The Phnom Penh Municipal Court has charged an Australian filmmaker with hindering the work of an unnamed organization in its efforts to help prostitutes or those at risk of prostitution, and summoned him for questioning on Friday.
James Ricketson, 64, said he was not provided with an English version of the summons and would not attend the questioning unless the court explained the accusations against him and revealed who was behind them.
According to a copy of the summons, Mr. Ricketson was charged under the anti-human trafficking law with “hindering the act of prevention, assistance or re-education undertaken either by a public agency or by a competent private organization for the benefit of persons engaging in prostitution or being in danger of prostitution.”
The summons does not name the organization or agency in question, or who filed the complaint.
Investigating Judge Pu Povsun, who issued and signed the summons, declined to elaborate.
“I summoned James Ricketson for questioning,” he said. “He has been charged.”
The summons calls Mr. Ricketson to the court for questioning on March 7 and adds that if he does not show up, “we will issue a warrant to bring him.”
Mr. Ricketson said he was not supplied with an English copy of the document.
“I will not go for the scheduled questioning without knowing what it is I have been accused of, who has made the accusation and what documents I am expected to bring along,” he added.

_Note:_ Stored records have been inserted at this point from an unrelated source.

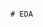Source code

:                                                                                                             # EDA 
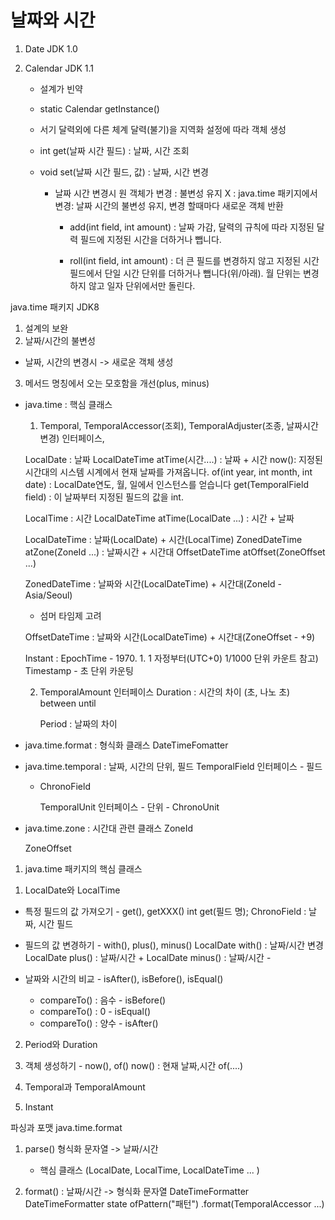 # 날짜와 시간
1. Date
   JDK 1.0

2. Calendar
   JDK 1.1
   - 설계가 빈약
   - static Calendar getInstance()
   - 서기 달력외에 다른 체계 달력(불기)을 지역화 설정에 따라 객체 생성

   - int get(날짜 시간 필드)  : 날짜, 시간 조회
   - void set(날짜 시간 필드, 값) : 날짜, 시간 변경 
     - 날짜 시간 변경시 원 객체가 변경 : 불변성 유지 X
       : java.time 패키지에서 변경: 날짜 시간의 불변성 유지, 변경 할때마다 새로운 객체 반환 
   			
       - add(int field, int amount) : 날짜 가감, 달력의 규칙에 따라 지정된 달력 필드에 지정된 시간을 더하거나 뺍니다.
   	
       - roll(int field, int amount) : 더 큰 필드를 변경하지 않고 지정된 시간 필드에서 단일 시간 단위를 더하거나 뺍니다(위/아래). 월 단위는 변경하지 않고 일자 단위에서만 돌린다.


java.time 패키지
JDK8
1. 설계의 보완
2. 날짜/시간의 불변성
- 날짜, 시간의 변경시 -> 새로운 객체 생성
3. 메서드 명칭에서 오는 모호함을 개선(plus, minus)

- java.time : 핵심 클래스
    1. Temporal, TemporalAccessor(조회), TemporalAdjuster(조종, 날짜시간 변경) 인터페이스,

  LocalDate : 날짜
  LocalDateTime atTime(시간....)  : 날짜 + 시간
    now(): 지정된 시간대의 시스템 시계에서 현재 날짜를 가져옵니다.
    of(int year, int month, int date) : LocalDate연도, 월, 일에서 인스턴스를 얻습니다
    get(TemporalField field) : 이 날짜부터 지정된 필드의 값을 int.

  LocalTime : 시간
  LocalDateTime atTime(LocalDate ...) : 시간 + 날짜

  LocalDateTime : 날짜(LocalDate) + 시간(LocalTime)
  ZonedDateTime atZone(ZoneId ...) : 날짜시간 + 시간대
  OffsetDateTime atOffset(ZoneOffset ...)

  ZonedDateTime : 날짜와 시간(LocalDateTime) + 시간대(ZoneId - Asia/Seoul)
  - 섬머 타임제 고려

  OffsetDateTime : 날짜와 시간(LocalDateTime) + 시간대(ZoneOffset - +9)

  Instant : EpochTime - 1970. 1. 1 자정부터(UTC+0) 1/1000 단위 카운트
  참고) Timestamp  - 초 단위 카운팅


	2. TemporalAmount 인터페이스
		Duration : 시간의 차이 (초, 나노 초)
			between
			until
			
		Period : 날짜의 차이



- java.time.format : 형식화 클래스
  DateTimeFomatter

- java.time.temporal : 날짜, 시간의 단위, 필드
  TemporalField 인터페이스 - 필드
  - ChronoField

  	TemporalUnit 인터페이스 - 단위 
  		- ChronoUnit

- java.time.zone : 시간대 관련 클래스
  ZoneId

  	ZoneOffset 


1. java.time 패키지의 핵심 클래스

1) LocalDate와 LocalTime
- 특정 필드의 값 가져오기 - get(), getXXX()
  int get(필드 명);
  ChronoField  : 날짜, 시간 필드


- 필드의 값 변경하기 - with(), plus(), minus()
  LocalDate with() : 날짜/시간 변경
  LocalDate plus() : 날짜/시간 +
  LocalDate minus() : 날짜/시간 -

- 날짜와 시간의 비교 - isAfter(), isBefore(), isEqual()
    - compareTo() : 음수 -  isBefore()
    - compareTo() : 0  - isEqual()
    - compareTo() : 양수 - isAfter()

2. Period와 Duration

3. 객체 생성하기 - now(), of()
   now() : 현재 날짜,시간
   of(....)


4. Temporal과 TemporalAmount

5. Instant


파싱과 포맷
java.time.format

1. parse()
   형식화 문자열 -> 날짜/시간
    - 핵심 클래스 (LocalDate, LocalTime, LocalDateTime ... )

2. format() : 날짜/시간 -> 형식화 문자열
   DateTimeFormatter
   DateTimeFormatter state ofPattern("패턴")
   .format(TemporalAccessor ...)
					
					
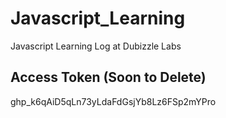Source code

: # Javascript_Learning
Javascript Learning Log at Dubizzle Labs
## Access Token (Soon to Delete)
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
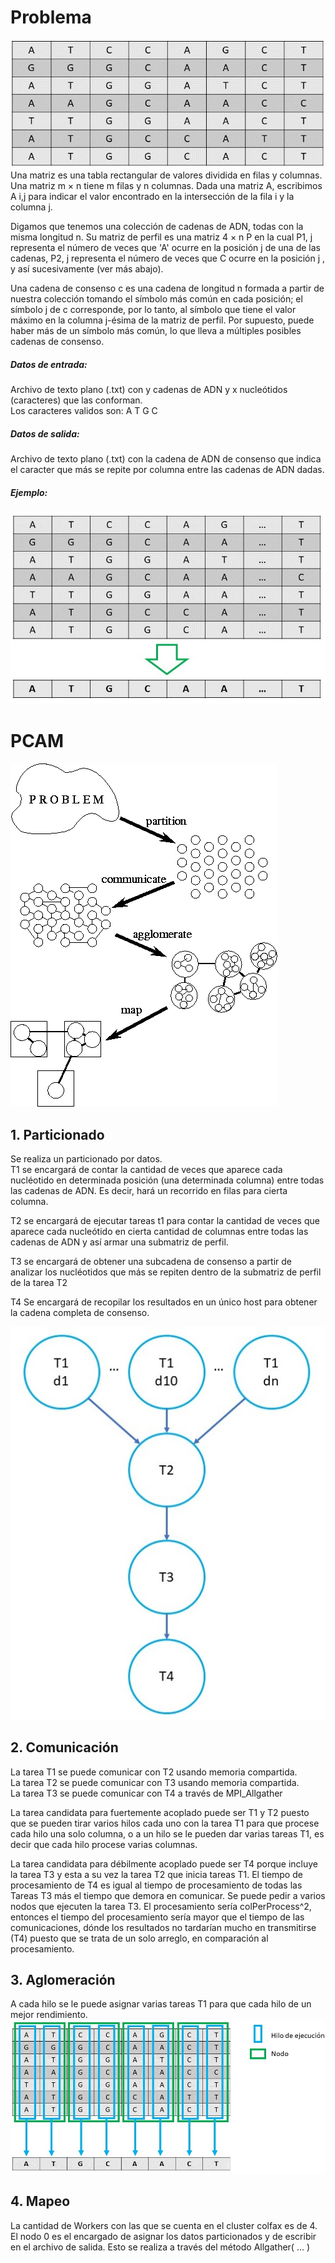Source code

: # Problema
![Problema](https://github.com/alejocano22/TETproject4/blob/master/images/Problem1.jpg)</br>
Una matriz es una tabla rectangular de valores dividida en filas y columnas. Una matriz m × n tiene m filas y n columnas. Dada una matriz A, escribimos A i,j para indicar el valor encontrado en la intersección de la fila i y la columna j.

Digamos que tenemos una colección de cadenas de ADN, todas con la misma longitud n. Su matriz de perfil es una matriz 4 × n P en la cual P1, j representa el número de veces que 'A' ocurre en la posición j de una de las cadenas, P2, j representa el número de veces que C ocurre en la posición j , y así sucesivamente (ver más abajo).

Una cadena de consenso c es una cadena de longitud n formada a partir de nuestra colección tomando el símbolo más común en cada posición; el símbolo j de c corresponde, por lo tanto, al símbolo que tiene el valor máximo en la columna j-ésima de la matriz de perfil. Por supuesto, puede haber más de un símbolo más común, lo que lleva a múltiples posibles cadenas de consenso.

##### Datos de entrada:
Archivo de texto plano (.txt) con y cadenas de ADN y x nucleótidos (caracteres) que las conforman. </br>
Los caracteres validos son: A T G C 

##### Datos de salida:
Archivo de texto plano (.txt) con la cadena de ADN de consenso que indica el caracter que más se repite por columna entre las cadenas de ADN dadas.

##### Ejemplo:
![Problema](https://github.com/alejocano22/TETproject4/blob/master/images/Problem2.jpg)

# PCAM
![PCAM](https://github.com/alejocano22/TETproject4/blob/master/images/PCAM.gif)
## 1. Particionado
Se realiza un particionado por datos. </br>
T1 se encargará de contar la cantidad de veces que aparece cada nucléotido en determinada posición (una determinada columna) entre todas las cadenas de ADN. Es decir, hará un recorrido en filas para cierta columna.

T2 se encargará de ejecutar tareas t1 para contar la cantidad de veces que aparece cada nucleótido en cierta cantidad de columnas entre todas las cadenas de ADN y así armar una submatriz de perfil.

T3 se encargará de obtener una subcadena de consenso a partir de analizar los nucléotidos que más se repiten dentro de la submatriz de perfil de la tarea T2

T4 Se encargará de recopilar los resultados en un único host para obtener la cadena completa de consenso.

![Particionado](https://github.com/alejocano22/TETproject4/blob/master/images/Diagrama.jpg)

## 2. Comunicación
La tarea T1 se puede comunicar con T2 usando memoria compartida. </br>
La tarea T2 se puede comunicar con T3  usando memoria compartida.  </br>
La tarea T3 se puede comunicar con T4 a través de MPI_Allgather  </br>

La tarea candidata para fuertemente acoplado puede ser T1 y T2 puesto que se pueden tirar varios hilos cada uno con la tarea T1 para que procese cada hilo una solo columna, o a un hilo se le pueden dar varias tareas T1, es decir que cada hilo procese varias columnas.  </br>

La tarea candidata para débilmente acoplado puede ser T4 porque incluye la tarea T3 y esta a su vez la tarea T2 que inicia tareas T1. El tiempo de procesamiento de T4 es igual al tiempo de procesamiento de todas las Tareas T3 más el tiempo que demora en comunicar. Se puede pedir a varios nodos que ejecuten la tarea T3. El procesamiento sería colPerProcess^2, entonces el tiempo del procesamiento sería mayor que el tiempo de las comunicaciones, dónde los resultados no tardarían mucho en transmitirse (T4) puesto que se trata de un solo arreglo, en comparación al procesamiento.

## 3. Aglomeración
A cada hilo se le puede asignar varias tareas T1 para que cada hilo de un mejor rendimiento.
![aglomeracion](https://github.com/alejocano22/TETproject4/blob/master/images/MPI_Threads.jpg)

## 4. Mapeo
La cantidad de Workers con las que se cuenta en el cluster colfax es de 4. El nodo 0 es el encargado de asignar los datos particionados y de escribir en el archivo de salida. Esto se realiza a través del método Allgather( ... ) 
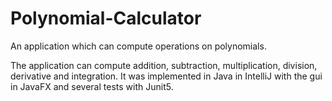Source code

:# Polynomial-Calculator
 An application which can compute operations on polynomials.

The application can compute addition, subtraction, multiplication, division, derivative and integration.
It was implemented in Java in IntelliJ with the gui in JavaFX and several tests with Junit5.
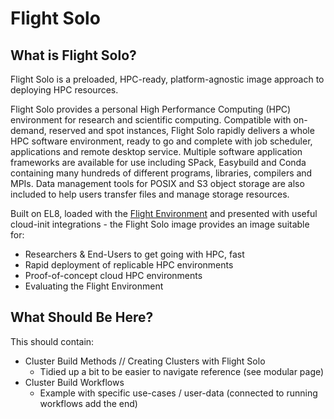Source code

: # Flight Solo

## What is Flight Solo?

Flight Solo is a preloaded, HPC-ready, platform-agnostic image approach to deploying HPC resources.

Flight Solo provides a personal High Performance Computing (HPC) environment for research and scientific computing. Compatible with on-demand, reserved and spot instances, Flight Solo rapidly delivers a whole HPC software environment, ready to go and complete with job scheduler, applications and remote desktop service. Multiple software application frameworks are available for use including SPack, Easybuild and Conda containing many hundreds of different programs, libraries, compilers and MPIs. Data management tools for POSIX and S3 object storage are also included to help users transfer files and manage storage resources.

Built on EL8, loaded with the [Flight Environment](../flight-environment/index.md) and presented with useful cloud-init integrations - the Flight Solo image provides an image suitable for: 

- Researchers & End-Users to get going with HPC, fast
- Rapid deployment of replicable HPC environments
- Proof-of-concept cloud HPC environments
- Evaluating the Flight Environment

## What Should Be Here?

This should contain: 

- Cluster Build Methods // Creating Clusters with Flight Solo
    - Tidied up a bit to be easier to navigate reference (see modular page)
- Cluster Build Workflows 
    - Example with specific use-cases / user-data (connected to running workflows add the end) 
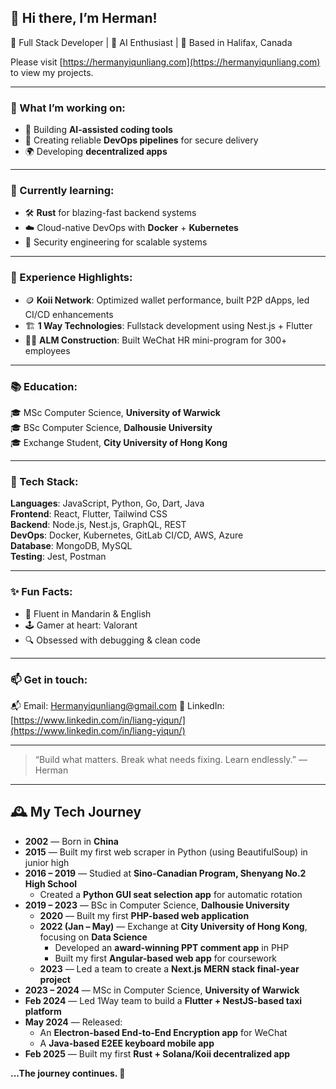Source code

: ## 👋 Hi there, I’m Herman!

🚀 Full Stack Developer | 🧠 AI Enthusiast | 📍 Based in Halifax, Canada

Please visit [https://hermanyiqunliang.com](https://hermanyiqunliang.com) to view my projects. 

---

### 🔭 What I’m working on:
- 🧠 Building **AI-assisted coding tools**
- 🧪 Creating reliable **DevOps pipelines** for secure delivery
- 🌍 Developing **decentralized apps**


---

### 🌱 Currently learning:
- 🛠️ **Rust** for blazing-fast backend systems
- ☁️ Cloud-native DevOps with **Docker** + **Kubernetes**
- 🔐 Security engineering for scalable systems

---

### 💼 Experience Highlights:
- 🪙 **Koii Network**: Optimized wallet performance, built P2P dApps, led CI/CD enhancements
- 🏗️ **1 Way Technologies**: Fullstack development using Nest.js + Flutter
- 👷‍♂️ **ALM Construction**: Built WeChat HR mini-program for 300+ employees

---

### 📚 Education:
🎓 MSc Computer Science, **University of Warwick**  
🎓 BSc Computer Science, **Dalhousie University**   
🎓 Exchange Student, **City University of Hong Kong** 

---

### 🧰 Tech Stack:
**Languages**: JavaScript, Python, Go, Dart, Java  
**Frontend**: React, Flutter, Tailwind CSS  
**Backend**: Node.js, Nest.js, GraphQL, REST  
**DevOps**: Docker, Kubernetes, GitLab CI/CD, AWS, Azure  
**Database**: MongoDB, MySQL  
**Testing**: Jest, Postman

---

### ✨ Fun Facts:
- 💬 Fluent in Mandarin & English  
- 🕹️ Gamer at heart: Valorant  
- 🔍 Obsessed with debugging & clean code

---

### 📫 Get in touch:
📬 Email: Hermanyiqunliang@gmail.com
🔗 LinkedIn: [https://www.linkedin.com/in/liang-yiqun/](https://www.linkedin.com/in/liang-yiqun/)  


---

> “Build what matters. Break what needs fixing. Learn endlessly.” — Herman

---

## 🕰️ My Tech Journey

- **2002** — Born in **China**
- **2015** — Built my first web scraper in Python (using BeautifulSoup) in junior high
- **2016 – 2019** — Studied at **Sino-Canadian Program, Shenyang No.2 High School**  
  - Created a **Python GUI seat selection app** for automatic rotation
- **2019 – 2023** — BSc in Computer Science, **Dalhousie University**  
  - **2020** — Built my first **PHP-based web application**
  - **2022 (Jan – May)** — Exchange at **City University of Hong Kong**, focusing on **Data Science**  
    - Developed an **award-winning PPT comment app** in PHP  
    - Built my first **Angular-based web app** for coursework
  - **2023** — Led a team to create a **Next.js MERN stack final-year project**
- **2023 – 2024** — MSc in Computer Science, **University of Warwick**
- **Feb 2024** — Led 1Way team to build a **Flutter + NestJS-based taxi platform**
- **May 2024** — Released:
  - An **Electron-based End-to-End Encryption app** for WeChat  
  - A **Java-based E2EE keyboard mobile app**
- **Feb 2025** — Built my first **Rust + Solana/Koii decentralized app**

**...The journey continues. 🚀**
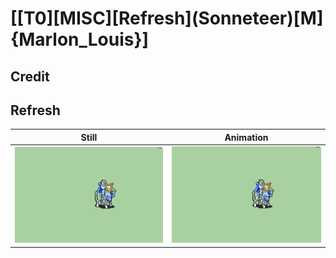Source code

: # [\[T0\]\[MISC\]\[Refresh\]\(Sonneteer\)\[M\]{Marlon_Louis}]

## Credit


	
## Refresh

| Still | Animation |
| :---: | :-------: |
| ![Refresh still](./Refresh_000.png) | ![Refresh animation](./Refresh.gif) |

Mr. Ricketson and his video camera have been a regular presence at opposition CNRP rallies and protests since July’s still disputed national election, which he is documenting for a planned film about the CNRP. But Mr. Ricketson does not believe the court case is related.
Instead, Mr. Ricketson accuses the Brisbane-based Citipointe Church of retaliating against him for his years-long efforts to help a Cambodian family retrieve two daughters from the organization’s She Rescue Home. The church’s website describes it as a safe house for girls who are either “at risk” or the victims of rape, prostitution, or trafficking.
Mr. Ricketson said he has been documenting the plight of the mother of the family since she was a young, homeless girl in the early 1990s and for the past five years been trying to help her retrieve her two daughters from the safe house.
He said church officials have repeatedly warned that they would take him to court and have him jailed or deported for his efforts and were now making good on the threat.
Chap Chanti, the mother, said she sent her two daughters, now 11 and 12, to stay at the safe house during a bout of extreme poverty. Since her finances improved in 2009, she’s been trying to get them back with Mr. Ricketson’s help.
“I don’t know if Citipointe is suing Mr. James, but they are angry with him for trying to return my daughters home,” she said.
Citipointe officials did not reply to a request for comment.